Across parts of rural northern India, spring festivals are filling villages with color, music and traditional foods — but the agricultural rhythms those festivities celebrate are under strain. Festivities such as Vaisakhi in Punjab and Bohag Bihu in Assam mark seasonal transitions and the success of local harvests, yet farmers are increasingly facing climate-driven shocks that threaten crops and livelihoods.
Vaisakhi, central to the Sikh calendar and widely observed in Punjab, traditionally celebrates the ripening and harvest of winter wheat along with mustard, chickpeas, lentils, barley and sunflower. Local social worker Ashwani Ghudda describes how, when harvests are ready, farmers gather for prayers, fairs and communal celebration before cutting crop. Punjab remains a major grain producer, supplying roughly 10% of India’s wheat and about 15% of its rice, and its folk culture and festivals have long grown out of that agrarian life, notes Harindar Grewal of the Citizens for Change Foundation.
In Assam, Bohag Bihu marks the end of the dry season and the start of the agricultural year. The festival’s singing, dancing and rituals around cattle reflect ancient fertility observances and a deep cultural linkage between agricultural cycles and social life. Chandana Sarma, an anthropology professor at Cotton University, says Bohag Bihu acts as a ritual calendar, integrating ideas of ecological renewal with community and subsistence practices, even as local economies change.
This year, those rites of renewal are taking place amid a backdrop of mounting climate pressures. In Assam, floods and hailstorms have damaged roughly 20,000 acres of crops over the past year, damage officials have tied to hydrometeorological extremes. Punjab has seen unseasonal rain and hail this month that harmed wheat on more than 135,000 acres across seven districts. In Assam, where average temperatures are rising and rainfall patterns are becoming more erratic, 1.32 million acres of crops have been affected by floods, storms or hail since 2020.
The timing of rain is proving especially damaging. Farmers in Punjab can no longer depend on steady precipitation in December and January to support wheat growth; if heavy rains fall while grain is filling or maturing, yields can be ruined. That unpredictability adds to already significant local stresses.
Climate is not the only pressure on these farming systems. Longstanding practices and policies have increased vulnerability. In Punjab, the wide-scale rice–wheat rotation and a history of subsidized, nearly free electricity have encouraged intensive groundwater pumping, depleting aquifers. As Grewal observes, Punjab was not naturally suited to large-scale paddy cultivation in the way northeast India is, yet policy and practice pushed that model, stressing water resources and soil.

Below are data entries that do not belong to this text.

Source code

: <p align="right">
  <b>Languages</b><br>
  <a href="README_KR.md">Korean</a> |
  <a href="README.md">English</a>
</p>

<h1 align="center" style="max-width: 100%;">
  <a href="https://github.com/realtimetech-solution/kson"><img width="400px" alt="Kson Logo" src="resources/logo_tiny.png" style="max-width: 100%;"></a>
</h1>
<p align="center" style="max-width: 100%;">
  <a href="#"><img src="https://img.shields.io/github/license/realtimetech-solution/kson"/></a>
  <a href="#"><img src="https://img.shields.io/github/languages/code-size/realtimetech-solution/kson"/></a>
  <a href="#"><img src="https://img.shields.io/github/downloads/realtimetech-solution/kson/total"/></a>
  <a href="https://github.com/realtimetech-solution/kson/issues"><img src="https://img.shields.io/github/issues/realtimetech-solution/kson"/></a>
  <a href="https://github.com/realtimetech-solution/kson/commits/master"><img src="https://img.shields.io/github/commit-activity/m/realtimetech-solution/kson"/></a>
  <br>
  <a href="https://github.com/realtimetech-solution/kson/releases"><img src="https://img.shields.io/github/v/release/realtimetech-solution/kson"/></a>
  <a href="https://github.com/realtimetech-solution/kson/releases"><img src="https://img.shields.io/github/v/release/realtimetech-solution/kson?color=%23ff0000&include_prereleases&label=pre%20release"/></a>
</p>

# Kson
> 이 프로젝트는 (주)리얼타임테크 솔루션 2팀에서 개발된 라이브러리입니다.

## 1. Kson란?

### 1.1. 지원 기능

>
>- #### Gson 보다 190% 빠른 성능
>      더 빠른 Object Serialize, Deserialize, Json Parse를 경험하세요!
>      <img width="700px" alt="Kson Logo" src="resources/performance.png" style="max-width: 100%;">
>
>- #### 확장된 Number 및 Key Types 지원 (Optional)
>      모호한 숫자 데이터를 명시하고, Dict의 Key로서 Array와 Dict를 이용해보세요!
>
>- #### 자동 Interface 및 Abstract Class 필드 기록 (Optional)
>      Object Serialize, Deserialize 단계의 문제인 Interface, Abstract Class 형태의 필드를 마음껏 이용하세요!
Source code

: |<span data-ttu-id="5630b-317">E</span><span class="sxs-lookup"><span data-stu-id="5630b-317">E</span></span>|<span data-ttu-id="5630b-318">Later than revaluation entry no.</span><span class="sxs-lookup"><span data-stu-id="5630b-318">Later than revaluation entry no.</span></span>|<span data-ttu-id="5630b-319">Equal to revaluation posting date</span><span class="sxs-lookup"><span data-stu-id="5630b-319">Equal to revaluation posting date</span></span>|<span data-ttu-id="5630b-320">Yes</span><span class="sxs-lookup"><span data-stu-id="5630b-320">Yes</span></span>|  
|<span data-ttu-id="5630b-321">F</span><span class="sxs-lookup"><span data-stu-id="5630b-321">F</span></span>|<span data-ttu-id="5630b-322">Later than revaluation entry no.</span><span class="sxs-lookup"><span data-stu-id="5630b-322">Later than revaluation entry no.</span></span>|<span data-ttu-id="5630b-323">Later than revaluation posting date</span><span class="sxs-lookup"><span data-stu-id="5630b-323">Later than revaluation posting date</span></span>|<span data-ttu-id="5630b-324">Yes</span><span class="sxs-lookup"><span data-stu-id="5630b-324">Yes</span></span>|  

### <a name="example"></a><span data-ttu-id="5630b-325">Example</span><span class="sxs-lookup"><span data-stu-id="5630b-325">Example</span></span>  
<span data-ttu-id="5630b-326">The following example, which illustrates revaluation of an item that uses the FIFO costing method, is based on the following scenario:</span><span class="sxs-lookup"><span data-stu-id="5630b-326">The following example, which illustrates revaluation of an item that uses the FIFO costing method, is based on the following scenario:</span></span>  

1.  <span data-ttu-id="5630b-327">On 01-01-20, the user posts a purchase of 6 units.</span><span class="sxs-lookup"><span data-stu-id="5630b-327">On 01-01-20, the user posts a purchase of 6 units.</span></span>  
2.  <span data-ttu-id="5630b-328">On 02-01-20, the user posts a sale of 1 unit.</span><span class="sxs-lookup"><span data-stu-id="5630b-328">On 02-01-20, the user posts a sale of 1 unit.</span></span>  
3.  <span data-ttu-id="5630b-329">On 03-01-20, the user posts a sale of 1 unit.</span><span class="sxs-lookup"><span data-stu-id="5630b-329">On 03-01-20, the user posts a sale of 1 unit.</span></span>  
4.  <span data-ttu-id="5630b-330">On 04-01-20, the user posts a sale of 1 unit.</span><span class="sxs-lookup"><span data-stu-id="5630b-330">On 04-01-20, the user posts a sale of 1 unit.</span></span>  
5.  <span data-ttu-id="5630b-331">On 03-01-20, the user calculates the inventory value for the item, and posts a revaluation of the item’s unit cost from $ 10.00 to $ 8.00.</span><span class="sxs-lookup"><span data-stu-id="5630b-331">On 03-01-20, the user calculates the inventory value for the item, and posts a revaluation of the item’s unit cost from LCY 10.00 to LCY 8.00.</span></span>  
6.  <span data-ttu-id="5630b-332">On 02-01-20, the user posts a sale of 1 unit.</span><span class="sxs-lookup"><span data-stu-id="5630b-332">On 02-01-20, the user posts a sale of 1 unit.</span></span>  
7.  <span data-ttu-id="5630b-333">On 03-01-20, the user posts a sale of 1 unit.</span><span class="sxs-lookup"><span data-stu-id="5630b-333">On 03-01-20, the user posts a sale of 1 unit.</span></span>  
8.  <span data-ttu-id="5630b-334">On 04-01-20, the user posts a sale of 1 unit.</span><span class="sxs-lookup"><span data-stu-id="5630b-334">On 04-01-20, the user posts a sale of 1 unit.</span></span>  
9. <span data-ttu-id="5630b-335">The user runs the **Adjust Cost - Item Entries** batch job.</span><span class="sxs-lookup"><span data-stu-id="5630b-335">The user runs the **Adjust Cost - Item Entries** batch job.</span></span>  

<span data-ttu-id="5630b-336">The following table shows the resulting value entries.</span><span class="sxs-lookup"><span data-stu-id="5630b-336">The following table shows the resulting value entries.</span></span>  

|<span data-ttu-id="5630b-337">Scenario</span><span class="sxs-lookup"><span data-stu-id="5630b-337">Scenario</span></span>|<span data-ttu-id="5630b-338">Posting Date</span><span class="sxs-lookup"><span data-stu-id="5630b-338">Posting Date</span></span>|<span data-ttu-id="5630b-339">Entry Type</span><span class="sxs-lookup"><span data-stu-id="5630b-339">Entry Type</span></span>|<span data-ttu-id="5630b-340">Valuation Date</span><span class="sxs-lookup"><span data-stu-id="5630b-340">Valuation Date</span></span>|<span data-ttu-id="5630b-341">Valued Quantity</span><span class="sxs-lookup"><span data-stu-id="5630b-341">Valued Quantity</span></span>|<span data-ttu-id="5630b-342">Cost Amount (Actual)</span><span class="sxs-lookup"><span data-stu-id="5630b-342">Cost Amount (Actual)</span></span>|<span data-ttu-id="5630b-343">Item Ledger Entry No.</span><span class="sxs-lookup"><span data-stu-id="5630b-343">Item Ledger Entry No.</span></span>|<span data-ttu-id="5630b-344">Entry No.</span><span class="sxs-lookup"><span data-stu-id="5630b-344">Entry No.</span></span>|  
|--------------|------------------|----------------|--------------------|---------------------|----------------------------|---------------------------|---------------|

Some farmers are attempting to adapt: switching to different crop varieties, improving irrigation practices and exploring diversification. But a recent study found that many households lack the credit, land, and institutional support needed to change at scale. Without greater access to finance, secure land, and effective government assistance, wider transitions toward resilient cropping systems remain difficult.
Authorities have begun responding. Punjab has sent teams to assess crop losses, and Assam and the central government have announced roughly $439 million (€405 million) to aid farmers affected by climate-related disasters. Observers say more targeted institutional measures could build longer-term resilience: simple protections such as covered areas at local agricultural markets would prevent sudden downpours from ruining produce left on trailers, while policy shifts could encourage reduced dependence on paddy and greater diversification into agroforestry, horticulture and greenhouse farming to boost productivity and protect soils.
Grewal points to the enterprising spirit of Punjabi farmers — the same drive behind the Green Revolution — and argues that what is needed now is clear political will and coordinated support to shift practices and shore up food security.
Even as material practices adapt, festivals continue to matter. Sarma notes that celebrations like Bohag Bihu have moved from being strictly agricultural rituals toward broader cultural frameworks: they sustain communal meaning and link past agrarian lifeways with present mixed economies, preserving identity even as how people farm changes.